Branch analysis process:

  1. Branch identification - The system identifies points where multiple causes converge or diverge

  2. Parallel investigation - Each branch is analyzed using the complete 5 Whys methodology

  3. Connection mapping - Relationships between branches are documented to show how they interact

  4. Integrated resolution - Remediation plans address all identified root causes and their interactions

This comprehensive approach ensures that complex incidents receive thorough analysis and that all contributing factors are addressed in the final remediation plan.

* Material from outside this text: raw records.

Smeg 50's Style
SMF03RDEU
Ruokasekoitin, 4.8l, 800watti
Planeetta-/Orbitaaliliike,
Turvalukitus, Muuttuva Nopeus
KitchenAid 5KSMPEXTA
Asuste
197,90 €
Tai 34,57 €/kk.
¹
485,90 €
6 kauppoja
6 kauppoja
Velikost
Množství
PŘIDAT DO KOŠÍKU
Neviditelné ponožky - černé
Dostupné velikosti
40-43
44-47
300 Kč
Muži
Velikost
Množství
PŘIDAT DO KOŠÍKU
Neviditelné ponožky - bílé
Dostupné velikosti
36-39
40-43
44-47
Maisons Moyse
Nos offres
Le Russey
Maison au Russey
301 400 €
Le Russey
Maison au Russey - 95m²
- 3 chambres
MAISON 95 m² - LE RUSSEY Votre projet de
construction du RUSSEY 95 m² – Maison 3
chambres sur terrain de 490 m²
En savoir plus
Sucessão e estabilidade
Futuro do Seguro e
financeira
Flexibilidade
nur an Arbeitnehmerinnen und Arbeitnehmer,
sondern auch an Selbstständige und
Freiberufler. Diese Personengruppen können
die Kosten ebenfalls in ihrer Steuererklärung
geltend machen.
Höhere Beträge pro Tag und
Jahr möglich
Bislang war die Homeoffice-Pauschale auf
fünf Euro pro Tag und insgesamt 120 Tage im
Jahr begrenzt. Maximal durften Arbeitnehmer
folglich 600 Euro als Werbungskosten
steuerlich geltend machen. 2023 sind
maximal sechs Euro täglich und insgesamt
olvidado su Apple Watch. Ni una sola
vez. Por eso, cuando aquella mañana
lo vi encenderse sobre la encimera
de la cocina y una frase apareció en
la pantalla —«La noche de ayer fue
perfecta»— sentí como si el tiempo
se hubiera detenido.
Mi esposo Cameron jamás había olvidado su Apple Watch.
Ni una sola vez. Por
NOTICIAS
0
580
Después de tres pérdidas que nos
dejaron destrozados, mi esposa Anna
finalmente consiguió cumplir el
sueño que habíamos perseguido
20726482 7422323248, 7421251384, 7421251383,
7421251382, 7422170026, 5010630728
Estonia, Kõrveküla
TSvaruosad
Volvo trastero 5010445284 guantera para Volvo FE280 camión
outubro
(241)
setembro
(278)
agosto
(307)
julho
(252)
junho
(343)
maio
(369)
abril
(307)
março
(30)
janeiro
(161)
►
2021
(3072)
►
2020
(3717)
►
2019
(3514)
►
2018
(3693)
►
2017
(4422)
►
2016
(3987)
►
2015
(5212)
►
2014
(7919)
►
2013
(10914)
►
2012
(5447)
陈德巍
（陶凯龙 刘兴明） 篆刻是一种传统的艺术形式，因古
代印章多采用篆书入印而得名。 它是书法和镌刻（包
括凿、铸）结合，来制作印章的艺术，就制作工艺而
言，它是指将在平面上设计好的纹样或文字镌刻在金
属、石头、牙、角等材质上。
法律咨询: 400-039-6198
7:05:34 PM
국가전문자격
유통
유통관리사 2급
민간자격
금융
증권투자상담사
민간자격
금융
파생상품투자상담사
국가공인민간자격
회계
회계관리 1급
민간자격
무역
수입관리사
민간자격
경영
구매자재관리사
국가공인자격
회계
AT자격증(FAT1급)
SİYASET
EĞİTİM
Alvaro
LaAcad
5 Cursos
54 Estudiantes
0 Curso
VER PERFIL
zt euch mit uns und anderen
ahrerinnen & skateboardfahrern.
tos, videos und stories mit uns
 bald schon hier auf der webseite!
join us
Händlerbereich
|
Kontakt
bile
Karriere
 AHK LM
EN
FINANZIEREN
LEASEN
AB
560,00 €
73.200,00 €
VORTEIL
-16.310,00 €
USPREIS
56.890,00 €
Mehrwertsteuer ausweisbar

Best practices for effective 5 Whys analysis

To maximize the effectiveness of 5 Whys analysis in your incident reports, follow these best practices derived from operational experience:

Question formulation guidelines

  • Start with customer impact - Begin each analysis with the customer-facing problem to maintain focus on business impact

  • Increase technical depth progressively - Move from business impact to technical details as you progress through the questions

  • Maintain logical continuity - Ensure each answer naturally leads to the next question without logical gaps

  • Include supporting evidence - Reference specific metrics, logs, or timeline events to validate each answer

Analysis validation

Validate your 5 Whys analysis using these criteria:

  • Logical flow - Clear progression from symptoms to root cause with no missing steps

  • Technical accuracy - Correct terminology, accurate system behavior descriptions, and valid component interactions

  • Completeness - The analysis explains all observed symptoms and reaches a fundamental cause that, if addressed, would prevent recurrence

  • Actionability - The root cause identified leads to specific, implementable remediation actions

Common pitfalls to avoid

  • Stopping at symptoms - Don't conclude the analysis at the first technical failure; continue until you reach systemic or process causes

  • Blame-focused analysis - Focus on system and process failures rather than individual actions

  • Single-path thinking - Consider multiple contributing factors and use branch analysis when appropriate

  • Insufficient evidence - Ensure each answer is supported by concrete data from your investigation

Integration with incident report sections

The 5 Whys analysis integrates with other sections of your incident report to provide comprehensive documentation:

  • Timeline correlation - Each "why" question can reference specific timeline events, providing temporal context for causal relationships

  • Metrics validation - Answers are supported by metrics and graphs that demonstrate the technical behaviors described

  • Impact assessment alignment - The first "why" directly connects to customer impact metrics documented in the impact assessment section

  • Lessons learned foundation - Root causes identified through 5 Whys analysis directly inform the lessons learned and corrective actions sections

This integration ensures consistency across your incident report and provides stakeholders with a complete, coherent narrative from initial symptoms through root cause to remediation plans.